Im Hintergrund steht 1 Kor 14,26, dort vor allem das Ziel der „gegenseitigen Erbauung“. Bemerkt werden muss auch, dass die Congrégation nicht Calvins Erfindung war. In Zürich hatte Zwingli schon Jahre zuvor nach dem gleichen Prinzip die Pastoren um sich geschart, was dort die „Prophezei“ genannt wurde.
Calvin hatte begriffen, dass Pastoren Teamarbeiter sind und sein müssen. Sie brauchen den kollegialen Rahmen, die gegenseitige Unterstützung und Begleitung. Das Amt brachte schon damals so viele Herausforderungen mit sich, dass der einzelne „Diener des Wortes“ vor allem eine Gruppe zum Austausch, aber auch zur Korrektur benötigte.

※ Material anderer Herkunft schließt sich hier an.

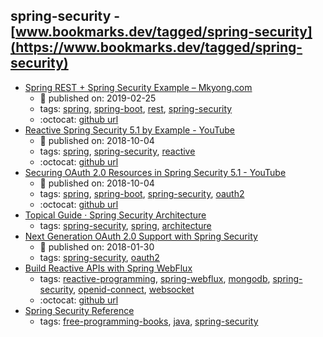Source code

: spring-security - [www.bookmarks.dev/tagged/spring-security](https://www.bookmarks.dev/tagged/spring-security)
---
* [Spring REST + Spring Security Example – Mkyong.com](https://www.mkyong.com/spring-boot/spring-rest-spring-security-example/)
    * :calendar: published on: 2019-02-25
    * tags: [spring](../tags/spring.md), [spring-boot](../tags/spring-boot.md), [rest](../tags/rest.md), [spring-security](../tags/spring-security.md)
    * :octocat: [github url](https://github.com/mkyong/spring-boot)
* [Reactive Spring Security 5.1 by Example - YouTube](https://www.youtube.com/watch?v=YcAufUtfm44)
    * :calendar: published on: 2018-10-04
    * tags: [spring](../tags/spring.md), [spring-security](../tags/spring-security.md), [reactive](../tags/reactive.md)
    * :octocat: [github url](https://github.com/rwinch/spring-security51-by-example-reactive)
* [Securing OAuth 2.0 Resources in Spring Security 5.1 - YouTube](https://www.youtube.com/watch?v=1N-xwmoN83w)
    * :calendar: published on: 2018-10-04
    * tags: [spring](../tags/spring.md), [spring-boot](../tags/spring-boot.md), [spring-security](../tags/spring-security.md), [oauth2](../tags/oauth2.md)
    * :octocat: [github url](https://github.com/jzheaux/messaging-app/tree/springone2018-demo)
* [Topical Guide · Spring Security Architecture](https://spring.io/guides/topicals/spring-security-architecture)
    * tags: [spring-security](../tags/spring-security.md), [spring](../tags/spring.md), [architecture](../tags/architecture.md)
* [Next Generation OAuth 2.0 Support with Spring Security](https://spring.io/blog/2018/01/30/next-generation-oauth-2-0-support-with-spring-security)
    * :calendar: published on: 2018-01-30
    * tags: [spring-security](../tags/spring-security.md), [oauth2](../tags/oauth2.md)
* [Build Reactive APIs with Spring WebFlux](https://developer.okta.com/blog/2018/09/24/reactive-apis-with-spring-webflux#secure-your-spring-webflux-reactive-api-with-oidc)
    * tags: [reactive-programming](../tags/reactive-programming.md), [spring-webflux](../tags/spring-webflux.md), [mongodb](../tags/mongodb.md), [spring-security](../tags/spring-security.md), [openid-connect](../tags/openid-connect.md), [websocket](../tags/websocket.md)
    * :octocat: [github url](https://github.com/oktadeveloper/okta-spring-webflux-react-example)
* [Spring Security Reference](http://docs.spring.io/spring-security/site/docs/current/reference/htmlsingle/)
    * tags: [free-programming-books](../tags/free-programming-books.md), [java](../tags/java.md), [spring-security](../tags/spring-security.md)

Diese seelsorgerliche Dimension können wir heute recht leicht nachvollziehen. Auch Pastoren brauchen Mentoren, Beistand und brüderlichen Rat. Ungewöhnlicher ist da schon, dass Calvin auch die Exegese und Bibelauslegung in der Gemeinschaft verortete. Der Pastor einsam an seinem Schreibtisch – das war nicht Calvins Ideal. Auch in der Verkündigung und Lehre der Schrift ist der Pastor nicht so sehr Einzeltäter, sondern in die Gruppe der Kollegen eingebunden (und letztlich natürlich in die Auslegungstradition der ganzen Kirche).
Calvin hatte erkannt, dass der einsame Pastor in jeder Hinsicht eine Gefahr ist. Er lässt die Flügel hängen oder versteigert sich in hohe Ambitionen; der vereinzelte Theologe ist auch anfällig für abseitige Interpretationen und diverse Irrlehren. Die Kirchenordnung sah vor, dass man sich bei Lehrunterschieden versammeln solle, um die Sache gemeinsam zu diskutieren. Calvin begriff: Je weniger wir gemeinsame Diskussionen um Lehrinhalte haben, desto mehr werden Irrlehren ins Kraut schießen.

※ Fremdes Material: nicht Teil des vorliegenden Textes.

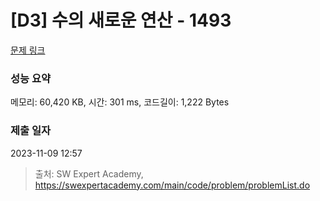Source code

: # [D3] 수의 새로운 연산 - 1493 

[문제 링크](https://swexpertacademy.com/main/code/problem/problemDetail.do?contestProbId=AV2b-QGqADMBBASw) 

### 성능 요약

메모리: 60,420 KB, 시간: 301 ms, 코드길이: 1,222 Bytes

### 제출 일자

2023-11-09 12:57



> 출처: SW Expert Academy, https://swexpertacademy.com/main/code/problem/problemList.do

Die Congrégation und die Pastorenkonferenz stellten einen Kontext dar, in dem Einheit der Lehre ohne Gewalt und Hierarchie gewährleistet werden konnte. Gewiss wird Calvin durch seine Kenntnisse und sein Ansehen eine wichtige, wohl auch herausragende Rolle bei diesen Zusammenkünften gespielt haben (s.o. die Illustration). Aber von einem Diktat eines Einzelnen konnte eben nicht die Rede sein. Auch er musste seine Ansichten begründen und sie der Kritik aussetzen. Calvin war unter seinen Kollegen nicht der Allwissende, der seine dümmeren Amtsbrüder in Vorlesungen belehrte – sie waren all in der ständigen Weiterbildung, die eben nicht durch Gurus erfolgte, sondern durch gegenseitigen Austausch und Diskussion.

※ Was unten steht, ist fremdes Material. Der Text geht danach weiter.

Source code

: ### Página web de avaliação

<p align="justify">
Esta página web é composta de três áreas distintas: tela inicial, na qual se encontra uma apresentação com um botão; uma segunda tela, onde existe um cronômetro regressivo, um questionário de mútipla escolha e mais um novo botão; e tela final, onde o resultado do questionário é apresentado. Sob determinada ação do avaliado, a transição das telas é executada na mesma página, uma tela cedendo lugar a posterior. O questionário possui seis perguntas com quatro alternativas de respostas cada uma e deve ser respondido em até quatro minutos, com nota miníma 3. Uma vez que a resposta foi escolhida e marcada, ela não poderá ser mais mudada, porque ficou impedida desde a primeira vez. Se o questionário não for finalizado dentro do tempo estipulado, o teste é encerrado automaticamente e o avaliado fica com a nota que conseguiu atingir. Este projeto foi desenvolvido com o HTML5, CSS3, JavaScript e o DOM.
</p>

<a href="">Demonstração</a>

Beachtet werden sollte schließlich der öffentliche Charakter der Congrégation. Die Pastoren ließen hier in ihre Handwerksstube blicken: Auf diese Weise arbeiten wir, nach diesen Regeln legen wir die Bibel aus, mit diesen Problemen ringen wir dabei, zu solch unterschiedlichen Ergebnissen kommen wir, nicht selten machen wir Fehler – was für ein Gewinn für die Laien! So wird unterstrichen, dass Predigt und Theologie nicht im Elfenbeinturm stattfinden, sondern auf die Gemeinde ausgerichtet sind; dass sie transparent in ihrer Methodik sein müssen; und vor allem: die Experten präsentieren sich selbst als fehlbar, sie demonstrieren ihre Kollegialität und Korrektur, der sie ausgesetzt sind. Was sie auf ‘professionelle’ Weise tun, das Ringen mit dem Bibeltext, wird so dem Kirchenvolk vormodelliert.
Vieles von diesen Dingen ist nachzulesen Calvin’s Company of Pastors: Pastoral Care and the Emerging Reformed Church, 1536-1609 von Scott Manetsch, der in der TEDS unterrichtet. S. auch dieser Vortrag von Manetsch zum Thema.